Diminishing Soluble Tetrasulfide to Stabilize Li‐S Chemistry

ABSTRACT The understanding of Li‐S chemistry is evolving beyond the solely classical stepwise reaction mechanism toward intricate multiple reaction pathways. The coexistent liquid polysulfides in electrolytes necessitate role differentiation and pathway manipulation to restrain the shuttling effect. As discharge deepens in Li‐S system, Li 2 S 4 accumulates to high abundance and is prone to shuttling adversely between electrodes driven by the electric field and concentration diffusion. Herein, we propose diminishing Li 2 S 4 to stabilize Li‐S chemistry by simultaneously promoting the relative speed of its consumption and generation and circumventing the Li 2 S 4 ‐generation pathway. The Mg 4 C 60 catalyst with all‐catalytic‐active sites accelerates Li 2 S 4 ‐to‐Li 2 S reduction and facilitates the direct Li 2 S 6 ‐to‐Li 2 S conversion.

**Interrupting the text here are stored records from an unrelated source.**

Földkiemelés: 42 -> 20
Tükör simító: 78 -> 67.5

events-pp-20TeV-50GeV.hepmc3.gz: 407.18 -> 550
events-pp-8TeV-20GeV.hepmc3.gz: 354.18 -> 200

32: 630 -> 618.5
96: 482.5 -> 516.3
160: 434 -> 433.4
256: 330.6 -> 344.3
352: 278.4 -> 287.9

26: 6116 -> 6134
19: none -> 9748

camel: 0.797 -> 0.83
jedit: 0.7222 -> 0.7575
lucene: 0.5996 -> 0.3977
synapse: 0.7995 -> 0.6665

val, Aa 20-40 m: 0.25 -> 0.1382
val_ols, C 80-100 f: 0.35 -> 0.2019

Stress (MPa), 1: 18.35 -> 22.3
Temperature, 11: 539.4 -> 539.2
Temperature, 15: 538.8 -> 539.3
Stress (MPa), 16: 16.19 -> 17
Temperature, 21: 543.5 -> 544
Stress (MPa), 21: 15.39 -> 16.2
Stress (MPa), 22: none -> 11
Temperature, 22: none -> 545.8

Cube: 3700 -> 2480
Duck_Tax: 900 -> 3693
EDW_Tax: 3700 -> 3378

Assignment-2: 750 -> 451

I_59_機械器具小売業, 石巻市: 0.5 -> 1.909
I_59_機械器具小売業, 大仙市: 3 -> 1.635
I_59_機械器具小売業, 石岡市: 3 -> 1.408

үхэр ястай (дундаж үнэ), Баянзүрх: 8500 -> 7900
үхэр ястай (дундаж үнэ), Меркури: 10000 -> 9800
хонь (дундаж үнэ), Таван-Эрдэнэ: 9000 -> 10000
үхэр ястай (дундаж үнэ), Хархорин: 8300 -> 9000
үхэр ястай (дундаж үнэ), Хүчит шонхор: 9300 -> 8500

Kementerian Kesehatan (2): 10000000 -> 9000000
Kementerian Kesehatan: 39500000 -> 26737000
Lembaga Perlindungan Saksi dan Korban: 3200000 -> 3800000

LiOTF/MPE‐based electrolyte, featuring low polysulfides solubility and high donor number, decelerates Li 2 S 6 ‐to‐Li 2 S 4 reduction and expedites the dissociation of Li 2 S 6 into S 3 · − radicals. Accordingly, Li‐S batteries deliver a high capacity of 1331.3 mAh g −1 at 0.2 C and maintain 75.9% of the capacity after 1200 cycles at 5 C. A stable 0.8 Ah Li‐S pouch cell is achieved, corresponding to the cell‐level‐energy density of 509.7 Wh kg −1 . This work establishes a systematic framework for reaction pathway manipulation to eliminate soluble tetrasulfide and stabilize Li‐S batteries.